Most students went home for the holidays. The bookstores, cafeterias and the student union all cut back to ghost hours and the campus was dead except for handfuls of exchange students, the poor, the disowned, and the familiarly destitute that had no one to go be with. Solidly in the second category, with family off in the middle flatlands of the country, Jack was stuck eyeing up an emailed shopping list from Mom about what was necessary for a healthy holiday dinner. Like there was really a lot of gourmet cooking to be done in the shared, floor wide kitchen with hodgepodge utensils and 1970s frying pans. The recipes for ham and turkey options were a joke on virtue of the size of the available oven- it could fit a sheet of printer paper and no more. Enough for desperation brownies and eating-my-feelings cookies.
The exchange doors, double steel ones with a push bar mid-height, clunk-clicked with a passage of someone between the east wing, south wing, and the commons. Jack stood and leaned out the dorm door to look down the hall. No one there. There was no one in 4-south but Jack, so comers would have to have been from the commons. They'd have to be visible right then, walking past all the locked, wipe board riddled doors.
So. Where’s the Skin. A quick glance the other way showed the expected nothing either. The producer of the noise wasn’t Pietro Maximoff or Houdini. Jack looked back and forth a few more times before ducking back and closing the door. Locking it. Deadbolting it. In fact, dragging the desk chair over and lodging that beneath the handle. Only as soon as the chair seemed secure, the handle started turning.
Jack looked through the fisheye hole.
Nothing.
The handle jiggled. Turned back and forth. The whole damn door jostled.
The fall back, the clambering rush to the bed, on it, beneath covers and grabbing the pillow- feathers exploded everywhere as the cushion mashed with a dull thwap against the rattling door. “STOP IT!”
There was no way out the windows, they were of the strange-angled, suicide proof construction demanded by regulation. They opened only inches with their bolts and folding steel. The rattle kept going. It sounded like fists on the flat of the door. On the walls beside and above it. On the frame. How was the plaster holding? It was a hundred fists or more. “STOP IT!”
Voice crackling, and just kept repeating two words until Jack rose with shaking limbs to the door and pounding cacophony. Dislodged the chair.
Broke it against the door with a louder sound than all the pounding for its sharpness. It was still in one piece, though. Bashed it again, and again as the seconds built and the noise did not subside. Broken it until two mangled legs and chairback were all that was brandished now. Shirt sweat pocked and disarrayed from boxers. Half the room was blocked by mahogany hair. knuckles and hands bled from abrasion and splinters. The half-chair went under the handle again.
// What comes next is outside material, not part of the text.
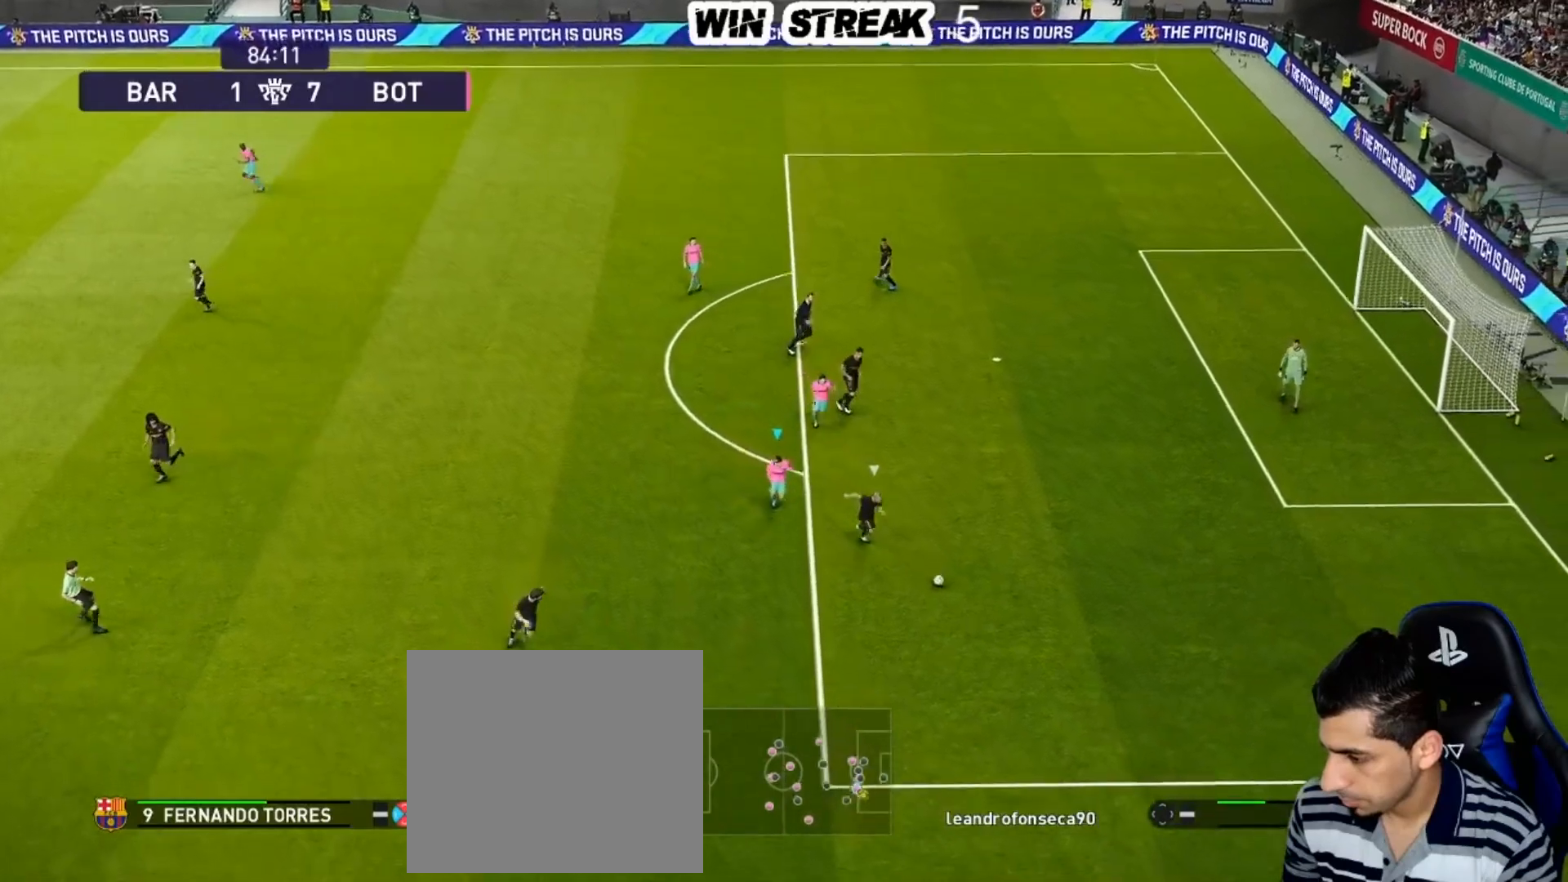
{"buttons": ["SQUARE", "R1"], "left_stick": "down-left", "right_stick": "center", "events": [[83, "left_stick", "down-left"]]}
No one’s coming? Can’t they hear it? Can’t anyone hear it? The panic bore out its own inspirations though. HEARING. Phone. Room phone
A jumbled mess of buttons, hanging up, more buttons, then campus security answered, “PLEASE COME. 4-South. No I can’t see anything. You can hear it, right?”
Thank ********, they can hear it.
“C’mon, please-I don’t know how long the door is going to hold. Or the wall. There’s no other way OUT. These windows were made for jumpers not for fire escapes. Jack. Jack Bromwich.“
It was hard to hang up. To hear the line hang up. 7 to 10 minutes wasn’t so long for security to take wasn’t it? What is even going on? Is this happening on 5-S? 3-S? The other wings? I’m not going crazy.
The last kept repeating in Jack’s mind, even through the motions of sitting on the empty, non-roommate bed. Not allowed to have a roommate. Even the scent of another person, someone friendly like a brother or sister to confide in, or wrap in their blanket like it was a childhood talisman filled with personal, positive energy like the life of a velveteen rabbit would have been a balm. But there was nothing. Nothing but pounding gone huge and room filling. Minutes felt like timing years. Jack saw when the cracks started hair’s width in the plaster and jumped with the next blows. The spasms of nails and fear felt like hollywood epilepsy. The air exploded- louder than the banging. That’s a firearm. Regular Campus Security doesn’t have firearms
The Banging stopped, outmatched but then there were screams. Panic in the hall. Unknown sounds and scuffling. Jack stayed stock still for more years until there was a regular tapping knock on the door, and a voice, “Are you in there? I’m Officer Osbourne of the DCPD. Situation out here is neutral. I’d like to escort you out of the building. Can you come with me? You can give me a statement at my patrol car. "
Jack got up, but it didn’t feel like really walking. Unlocked the door. Unbolted the door. Moved the chair. Officer Osbourne was there, ash covering her from head to toe, looking haggard. Ash covered the whole hallway. Where is her partner? Cops always have partners, don’t they?
“Come on. Towards the fire stairs. “
Aren’t the main stai- oh...she’s trying to not ...let me see something. Oh no. No no no.